--- START ---

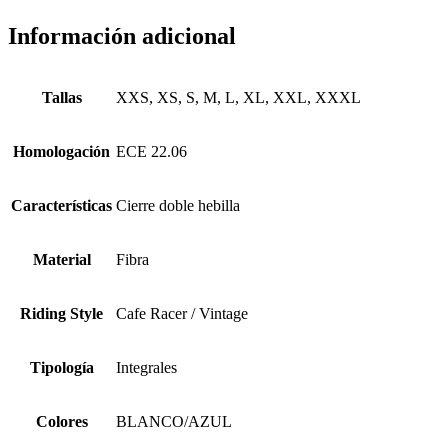
Información adicional
Tallas
XXS, XS, S, M, L, XL, XXL, XXXL
Homologación
ECE 22.06
Características
Cierre doble hebilla
Material
Fibra
Riding Style
Cafe Racer / Vintage
Tipología
Integrales
Colores
BLANCO/AZUL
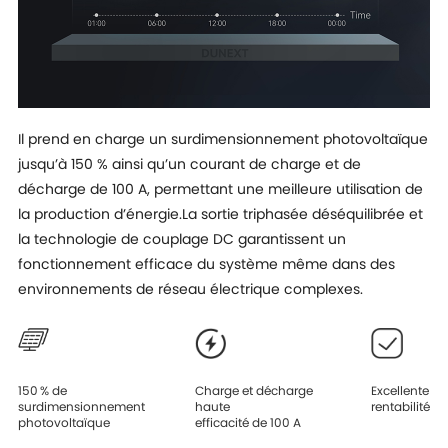
Il prend en charge un surdimensionnement photovoltaïque
jusqu’à 150 % ainsi qu’un courant de charge et de
décharge de 100 A, permettant une meilleure utilisation de
la production d’énergie.La sortie triphasée déséquilibrée et
la technologie de couplage DC garantissent un
fonctionnement efficace du système même dans des
environnements de réseau électrique complexes.
150 % de
Charge et décharge
Excellente
surdimensionnement
haute
rentabilité
photovoltaïque
efficacité de 100 A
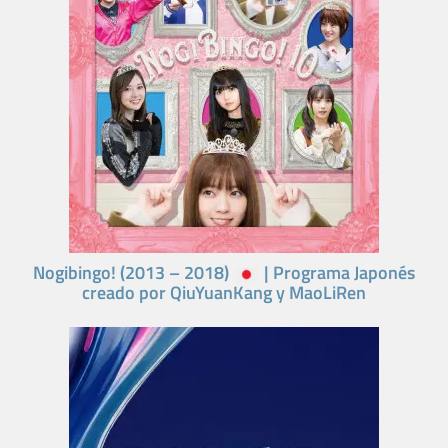
Nogibingo! (2013 – 2018)
| Programa Japonés
creado por QiuYuanKang y MaoLiRen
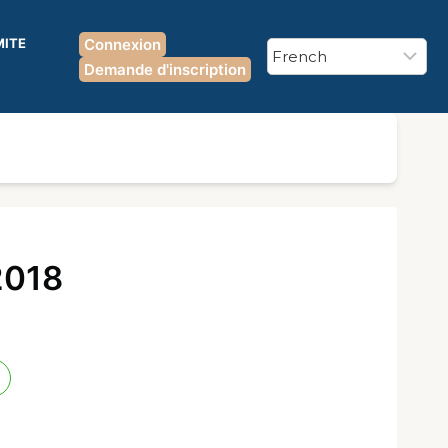
MITE
Connexion
Demande d'inscription
2018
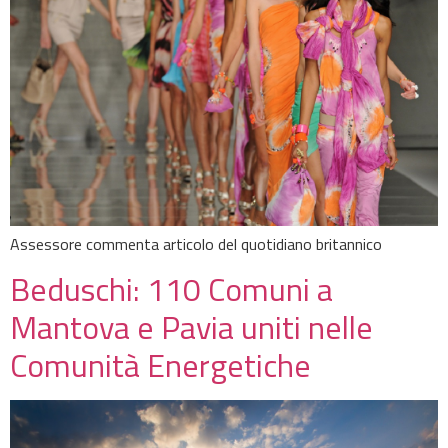
Assessore commenta articolo del quotidiano britannico
Beduschi: 110 Comuni a
Mantova e Pavia uniti nelle
Comunità Energetiche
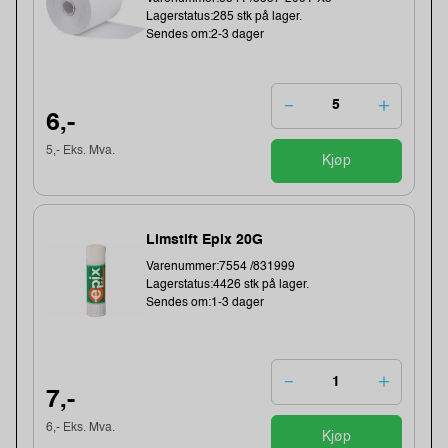
Lagerstatus:285 stk på lager.
Sendes om:2-3 dager
6,-
5,- Eks. Mva.
Kjøp
Limstift Epix 20G
Varenummer:7554 /831999
Lagerstatus:4426 stk på lager.
Sendes om:1-3 dager
7,-
6,- Eks. Mva.
Kjøp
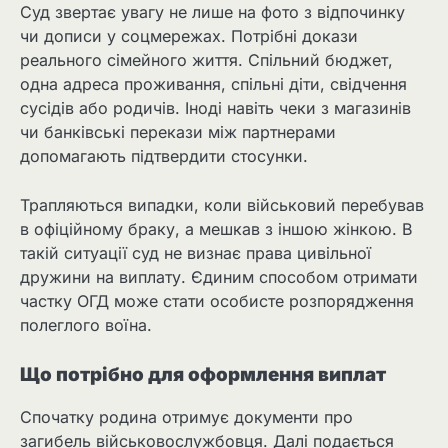
Суд звертає увагу не лише на фото з відпочинку
чи дописи у соцмережах. Потрібні докази
реального сімейного життя. Спільний бюджет,
одна адреса проживання, спільні діти, свідчення
сусідів або родичів. Іноді навіть чеки з магазинів
чи банківські перекази між партнерами
допомагають підтвердити стосунки.
Трапляються випадки, коли військовий перебував
в офіційному браку, а мешкав з іншою жінкою. В
такій ситуації суд не визнає права цивільної
дружини на виплату. Єдиним способом отримати
частку ОГД може стати особисте розпорядження
полеглого воїна.
Що потрібно для оформлення виплат
Спочатку родина отримує документи про
загибель військовослужбовця. Далі подається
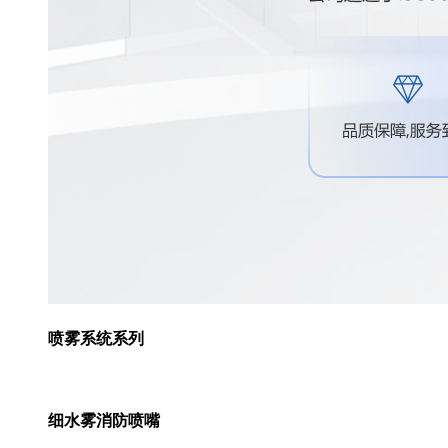
喷雾系统系列
细水雾消防喷嘴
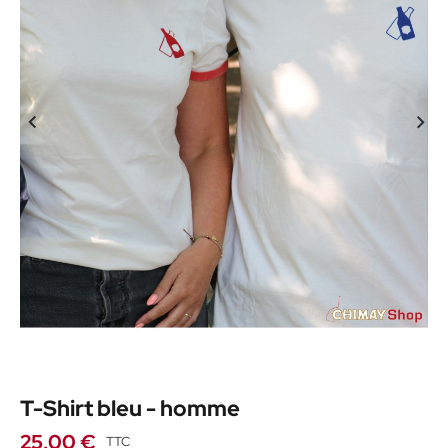
T-Shirt bleu - homme
25,00 €
TTC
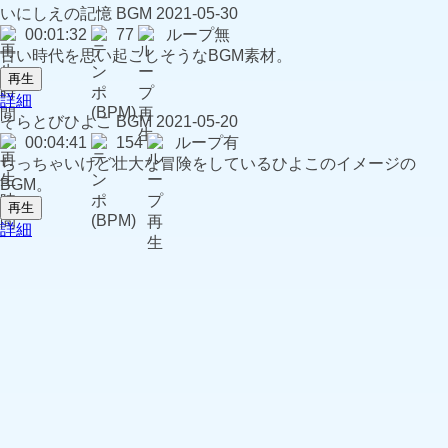
いにしえの記憶
BGM
2021-05-30
00:01:32
77
ループ無
古い時代を思い起こしそうなBGM素材。
再生
詳細
そらとびひよこ
BGM
2021-05-20
00:04:41
154
ループ有
ちっちゃいけど壮大な冒険をしているひよこのイメージの
BGM。
再生
詳細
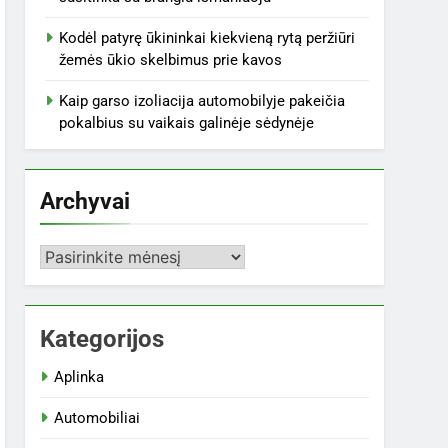
Kodėl patyrę ūkininkai kiekvieną rytą peržiūri
žemės ūkio skelbimus prie kavos
Kaip garso izoliacija automobilyje pakeičia
pokalbius su vaikais galinėje sėdynėje
Archyvai
Archyvai
Kategorijos
Aplinka
Automobiliai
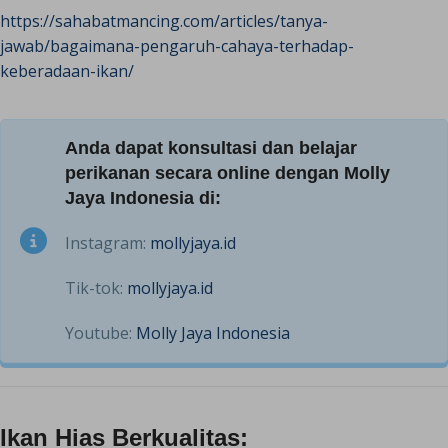
https://sahabatmancing.com/articles/tanya-
jawab/bagaimana-pengaruh-cahaya-terhadap-
keberadaan-ikan/
Anda dapat konsultasi dan belajar
perikanan secara online dengan Molly
Jaya Indonesia di:
Instagram:
mollyjaya.id
Tik-tok:
mollyjaya.id
Youtube:
Molly Jaya Indonesia
Ikan Hias Berkualitas:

--- END ---

:: Exercise instructions ::
Return the text of all twelve items above line for line and without alteration, leaving the pictures out of your answer.

:: Reply to the task ::
Información adicional
Tallas
XXS, XS, S, M, L, XL, XXL, XXXL
Homologación
ECE 22.06
Características
Cierre doble hebilla
Material
Fibra
Riding Style
Cafe Racer / Vintage
Tipología
Integrales
Colores
BLANCO/AZUL
Il prend en charge un surdimensionnement photovoltaïque
jusqu’à 150 % ainsi qu’un courant de charge et de
décharge de 100 A, permettant une meilleure utilisation de
la production d’énergie.La sortie triphasée déséquilibrée et
la technologie de couplage DC garantissent un
fonctionnement efficace du système même dans des
environnements de réseau électrique complexes.
150 % de
Charge et décharge
Excellente
surdimensionnement
haute
rentabilité
photovoltaïque
efficacité de 100 A
Nogibingo! (2013 – 2018)
| Programa Japonés
creado por QiuYuanKang y MaoLiRen
MITE
Connexion
Demande d'inscription
2018
Assessore commenta articolo del quotidiano britannico
Beduschi: 110 Comuni a
Mantova e Pavia uniti nelle
Comunità Energetiche
Lagerstatus:285 stk på lager.
Sendes om:2-3 dager
6,-
5,- Eks. Mva.
Kjøp
Limstift Epix 20G
Varenummer:7554 /831999
Lagerstatus:4426 stk på lager.
Sendes om:1-3 dager
7,-
6,- Eks. Mva.
Kjøp
Суд звертає увагу не лише на фото з відпочинку
чи дописи у соцмережах. Потрібні докази
реального сімейного життя. Спільний бюджет,
одна адреса проживання, спільні діти, свідчення
сусідів або родичів. Іноді навіть чеки з магазинів
чи банківські перекази між партнерами
допомагають підтвердити стосунки.
Трапляються випадки, коли військовий перебував
в офіційному браку, а мешкав з іншою жінкою. В
такій ситуації суд не визнає права цивільної
дружини на виплату. Єдиним способом отримати
частку ОГД може стати особисте розпорядження
полеглого воїна.
Що потрібно для оформлення виплат
Спочатку родина отримує документи про
загибель військовослужбовця. Далі подається
喷雾系统系列
细水雾消防喷嘴
T-Shirt bleu - homme
25,00 €
TTC
いにしえの記憶
BGM
2021-05-30
00:01:32
77
ループ無
古い時代を思い起こしそうなBGM素材。
再生
詳細
そらとびひよこ
BGM
2021-05-20
00:04:41
154
ループ有
ちっちゃいけど壮大な冒険をしているひよこのイメージの
BGM。
再生
詳細
Kodėl patyrę ūkininkai kiekvieną rytą peržiūri
žemės ūkio skelbimus prie kavos
Kaip garso izoliacija automobilyje pakeičia
pokalbius su vaikais galinėje sėdynėje
Archyvai
Archyvai
Kategorijos
Aplinka
Automobiliai
https://sahabatmancing.com/articles/tanya-
jawab/bagaimana-pengaruh-cahaya-terhadap-
keberadaan-ikan/
Anda dapat konsultasi dan belajar
perikanan secara online dengan Molly
Jaya Indonesia di:
Instagram:
mollyjaya.id
Tik-tok:
mollyjaya.id
Youtube:
Molly Jaya Indonesia
Ikan Hias Berkualitas:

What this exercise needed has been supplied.